We went on to call on the wife of Commissioner Worcester, a scientist as well as a politician, and, as his title implies, one of the Americans on the Philippine Commission. The Worcesters’ house was a little higher up the river, and again we sat on a balcony-terrace, but this one was all hung with plants and creepers, and overshadowed by dark green trees, through which could be seen the blue-green soapy-looking river swirling past, and the opposite bank with flat fields of emerald grass and bits of bright blue sky. The rail of the balcony was bordered with plants in pots, while all sorts of queer orchids and things grew on the over-hanging branches. It was like a scene in a play, I thought, and the shade of the deep trees was delightful, though they made the balcony rather steamy and airless. Mrs Worcester showed me some of the most lovely needlework I ever saw; all this native embroidery on piÑa muslin, of which she is a keen connaisseuse and collector. Some of the pieces were as fine as the most delicate lace, and one large shawl, in particular, was a marvel of embroidery on what I took to be very fine net, but discovered to be drawn threads!

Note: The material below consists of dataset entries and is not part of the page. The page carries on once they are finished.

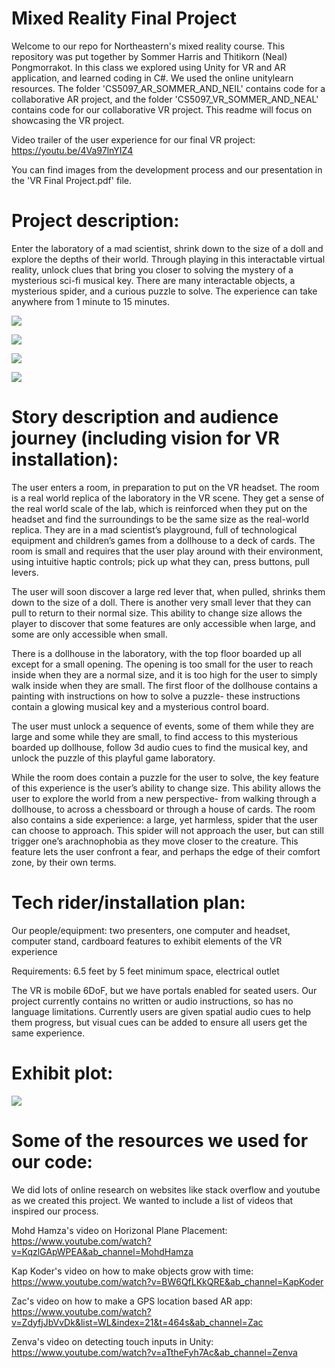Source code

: # Mixed Reality Final Project
Welcome to our repo for Northeastern's mixed reality course. This repository was put together by Sommer Harris and Thitikorn (Neal) Pongmorrakot. In this class we explored using Unity for VR and AR application, and learned coding in C#. We used the online unitylearn resources.
The folder 'CS5097_AR_SOMMER_AND_NEIL' contains code for a collaborative AR project, and the folder 'CS5097_VR_SOMMER_AND_NEAL' contains code for our collaborative VR project. This readme will focus on showcasing the VR project.

Video trailer of the user experience for our final VR project: https://youtu.be/4Va97lnYIZ4

You can find images from the development process and our presentation in the 'VR Final Project.pdf' file.

# Project description:

Enter the laboratory of a mad scientist, shrink down to the size of a doll and explore the depths of their world. Through playing in this interactable virtual reality, unlock clues that bring you closer to solving the mystery of a mysterious sci-fi musical key. There are many interactable objects, a mysterious spider, and a curious puzzle to solve. The experience can take anywhere from 1 minute to 15 minutes.

![](Sci-Fi_Virtual_Reality_Lab-Poster.png)

![](Image_1_and_2.PNG)

![](Images_3_4_and_5.PNG)

![](Image_6_and_7.PNG)

# Story description and audience journey (including vision for VR installation):

The user enters a room, in preparation to put on the VR headset. The room is a real world replica of the laboratory in the VR scene. They get a sense of the real world scale of the lab, which is reinforced when they put on the headset and find the surroundings to be the same size as the real-world replica. They are in a mad scientist’s playground, full of technological equipment and children’s games from a dollhouse to a deck of cards. The room is small and requires that the user play around with their environment, using intuitive haptic controls; pick up what they can, press buttons, pull levers.

The user will soon discover a large red lever that, when pulled, shrinks them down to the size of a doll. There is another very small lever that they can pull to return to their normal size. This ability to change size allows the player to discover that some features are only accessible when large, and some are only accessible when small. 

There is a dollhouse in the laboratory, with the top floor boarded up all except for a small opening. The opening is too small for the user to reach inside when they are a normal size, and it is too high for the user to simply walk inside when they are small. The first floor of the dollhouse contains a painting with instructions on how to solve a puzzle- these instructions contain a glowing musical key and a mysterious control board.

The user must unlock a sequence of events, some of them while they are large and some while they are small, to find access to this mysterious boarded up dollhouse, follow 3d audio cues to find the musical key, and unlock the puzzle of this playful game laboratory.

While the room does contain a puzzle for the user to solve, the key feature of this experience is the user’s ability to change size. This ability allows the user to explore the world from a new perspective- from walking through a dollhouse, to across a chessboard or through a house of cards. The room also contains a side experience: a large, yet harmless, spider that the user can choose to approach. This spider will not approach the user, but can still trigger one’s arachnophobia as they move closer to the creature. This feature lets the user confront a fear, and perhaps the edge of their comfort zone, by their own terms.

# Tech rider/installation plan:

Our people/equipment: two presenters, one computer and headset, computer stand, cardboard features to exhibit elements of the VR experience

Requirements: 6.5 feet by 5 feet minimum space, electrical outlet

The VR is mobile 6DoF, but we have portals enabled for seated users. Our project currently contains no written or audio instructions, so has no language limitations. Currently users are given spatial audio cues to help them progress, but visual cues can be added to ensure all users get the same experience.

# Exhibit plot:

![](Exhibit_plot.PNG)

# Some of the resources we used for our code:

We did lots of online research on websites like stack overflow and youtube as we created this project. We wanted to include a list of videos that inspired our process.

Mohd Hamza's video on Horizonal Plane Placement: https://www.youtube.com/watch?v=KqzlGApWPEA&ab_channel=MohdHamza

Kap Koder's video on how to make objects grow with time: https://www.youtube.com/watch?v=BW6QfLKkQRE&ab_channel=KapKoder

Zac's video on how to make a GPS location based AR app: https://www.youtube.com/watch?v=ZdyfjJbVvDk&list=WL&index=21&t=464s&ab_channel=Zac

Zenva's video on detecting touch inputs in Unity: https://www.youtube.com/watch?v=aTtheFyh7Ac&ab_channel=Zenva

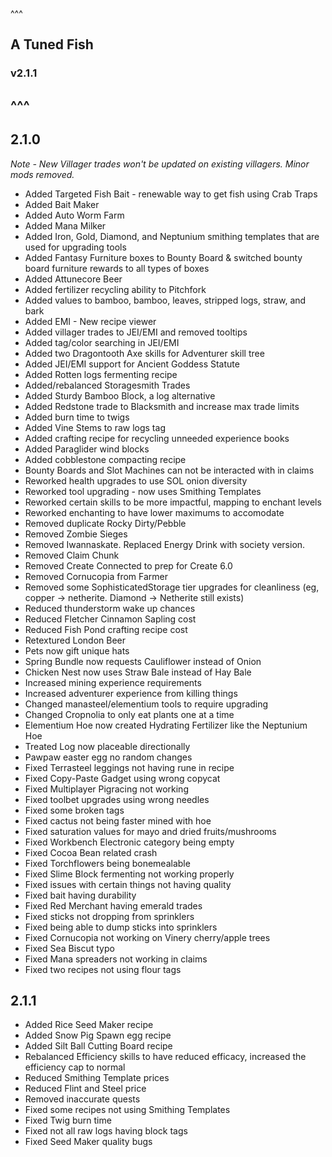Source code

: ^^^
## A Tuned Fish
### v2.1.1
^^^
--- 
## 2.1.0
*Note - New Villager trades won't be updated on existing villagers. Minor mods removed.* 
- Added Targeted Fish Bait - renewable way to get fish using Crab Traps
- Added Bait Maker
- Added Auto Worm Farm
- Added Mana Milker
- Added Iron, Gold, Diamond, and Neptunium smithing templates that are used for upgrading tools
- Added Fantasy Furniture boxes to Bounty Board & switched bounty board furniture rewards to all types of boxes
- Added Attunecore Beer
- Added fertilizer recycling ability to Pitchfork
- Added values to bamboo, bamboo, leaves, stripped logs, straw, and bark
- Added EMI - New recipe viewer
- Added villager trades to JEI/EMI and removed tooltips
- Added tag/color searching in JEI/EMI
- Added two Dragontooth Axe skills for Adventurer skill tree
- Added JEI/EMI support for Ancient Goddess Statute
- Added Rotten logs fermenting recipe
- Added/rebalanced Storagesmith Trades
- Added Sturdy Bamboo Block, a log alternative
- Added Redstone trade to Blacksmith and increase max trade limits
- Added burn time to twigs
- Added Vine Stems to raw logs tag
- Added crafting recipe for recycling unneeded experience books
- Added Paraglider wind blocks
- Added cobblestone compacting recipe
- Bounty Boards and Slot Machines can not be interacted with in claims
- Reworked health upgrades to use SOL onion diversity
- Reworked tool upgrading -  now uses Smithing Templates
- Reworked certain skills to be more impactful, mapping to enchant levels
- Reworked enchanting to have lower maximums to accomodate
- Removed duplicate Rocky Dirty/Pebble
- Removed Zombie Sieges
- Removed Iwannaskate. Replaced Energy Drink with society version. 
- Removed Claim Chunk
- Removed Create Connected to prep for Create 6.0
- Removed Cornucopia from Farmer
- Removed some SophisticatedStorage tier upgrades for cleanliness (eg, copper -> netherite. Diamond -> Netherite still exists) 
- Reduced thunderstorm wake up chances
- Reduced Fletcher Cinnamon Sapling cost
- Reduced Fish Pond crafting recipe cost
- Retextured London Beer
- Pets now gift unique hats
- Spring Bundle now requests Cauliflower instead of Onion
- Chicken Nest now uses Straw Bale instead of Hay Bale 
- Increased mining experience requirements
- Increased adventurer experience from killing things
- Changed manasteel/elementium tools to require upgrading
- Changed Cropnolia to only eat plants one at a time
- Elementium Hoe now created Hydrating Fertilizer like the Neptunium Hoe
- Treated Log now placeable directionally
- Pawpaw easter egg no random changes
- Fixed Terrasteel leggings not having rune in recipe
- Fixed Copy-Paste Gadget using wrong copycat
- Fixed Multiplayer Pigracing not working
- Fixed toolbet upgrades using wrong needles
- Fixed some broken tags
- Fixed cactus not being faster mined with hoe
- Fixed saturation values for mayo and dried fruits/mushrooms
- Fixed Workbench Electronic category being empty
- Fixed Cocoa Bean related crash
- Fixed Torchflowers being bonemealable
- Fixed Slime Block fermenting not working properly
- Fixed issues with certain things not having quality
- Fixed bait having durability
- Fixed Red Merchant having emerald trades
- Fixed sticks not dropping from sprinklers
- Fixed being able to dump sticks into sprinklers 
- Fixed Cornucopia not working on Vinery cherry/apple trees
- Fixed Sea Biscut typo
- Fixed Mana spreaders not working in claims
- Fixed two recipes not using flour tags

## 2.1.1
- Added Rice Seed Maker recipe
- Added Snow Pig Spawn egg recipe
- Added Silt Ball Cutting Board recipe
- Rebalanced Efficiency skills to have reduced efficacy, increased the efficiency cap to normal 
- Reduced Smithing Template prices
- Reduced Flint and Steel price
- Removed inaccurate quests
- Fixed some recipes not using Smithing Templates
- Fixed Twig burn time
- Fixed not all raw logs having block tags
- Fixed Seed Maker quality bugs
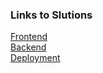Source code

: ### Links to Slutions

[Frontend]() <br>
[Backend]() <br>
[Deployment](https://github.com/ansman58/solutions/blob/main/deployment.md)

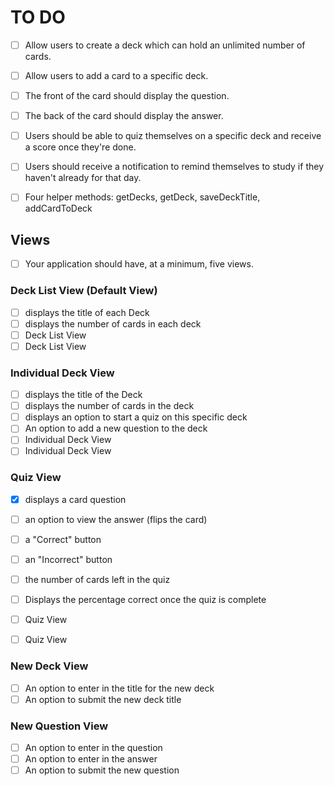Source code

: # TO DO

- [ ] Allow users to create a deck which can hold an unlimited number of cards.
- [ ] Allow users to add a card to a specific deck.
- [ ] The front of the card should display the question.
- [ ] The back of the card should display the answer.
- [ ] Users should be able to quiz themselves on a specific deck and receive a score once they're done.
- [ ] Users should receive a notification to remind themselves to study if they haven't already for that day.
- [ ] Four helper methods: getDecks, getDeck, saveDeckTitle, addCardToDeck


## Views
- [ ] Your application should have, at a minimum, five views.

### Deck List View (Default View)
- [ ] displays the title of each Deck
- [ ] displays the number of cards in each deck
- [ ] Deck List View
- [ ] Deck List View

### Individual Deck View
- [ ] displays the title of the Deck
- [ ] displays the number of cards in the deck
- [ ] displays an option to start a quiz on this specific deck
- [ ] An option to add a new question to the deck
- [ ] Individual Deck View
- [ ] Individual Deck View

### Quiz View
- [x] displays a card question
- [ ] an option to view the answer (flips the card)
- [ ] a "Correct" button
- [ ] an "Incorrect" button
- [ ] the number of cards left in the quiz
- [ ] Displays the percentage correct once the quiz is complete
- [ ] Quiz View
- [ ] Quiz View


### New Deck View
- [ ] An option to enter in the title for the new deck
- [ ] An option to submit the new deck title

### New Question View
- [ ] An option to enter in the question
- [ ] An option to enter in the answer
- [ ] An option to submit the new question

I have been finding out about prices here, in case we are sent to Manila later on, and the result of my investigations is that I pray we may be kept in the Provinces! Rents are appalling, the equivalent of our £100 a year being quite a modest rent for a small unfurnished house, and wages are more than double what is given in Iloilo. You can’t get a cook to look at you here for less than 40 pesos a month, which is £48 a year! Most of the cooks are Chinese, I believe, as it is considered rather common to have a native cook, though why this is I am unable to find out, for the Filipinos are excellent cooks. But that is just where the American Ideal of Philippines for the Filipinos begins to fall through, and I noticed at MalacaÑan Palace that all the servants were Chinese, and was told that they were an institution of Mrs Taft, the wife of the last Governor, the man who, as I told you, I think, was the original pro-Filipino. One hears a good deal about this Governor Taft, who is now Secretary of War in the U.S.A. He was the first American Civil Governor of the Philippines, and seems to have a very strong personality, which he flung into the pro-Filipino cause for all he was worth, on which account he has become a sort of patron saint, rivalling Dr Rizal, with the natives, who believe he is working tooth and nail in the U.S.A. for the independence he promised them.

It is as impossible to get a clear idea of Mr Taft as of any other public personage, for while some people tell me he is a high-souled, disinterested philanthropist, who will live up to every word he has uttered, others vow that he is only an American politician with a skin-deep catch-vote policy, and that having got the billet he wanted in America, he is quite capable of turning imperialist if it suits his book. What is one to believe?

One thing they all agree in, which is that he has personal magnetism and a great deal of social charm, which great gifts have stood him in very good stead, I have no doubt, with the Filipinos, and have more to do with his vast popularity with these Orientals than any vows and protestations; and, perhaps helped to make up for the faux-pas about the Chinese servants, which still rankles in the native mind.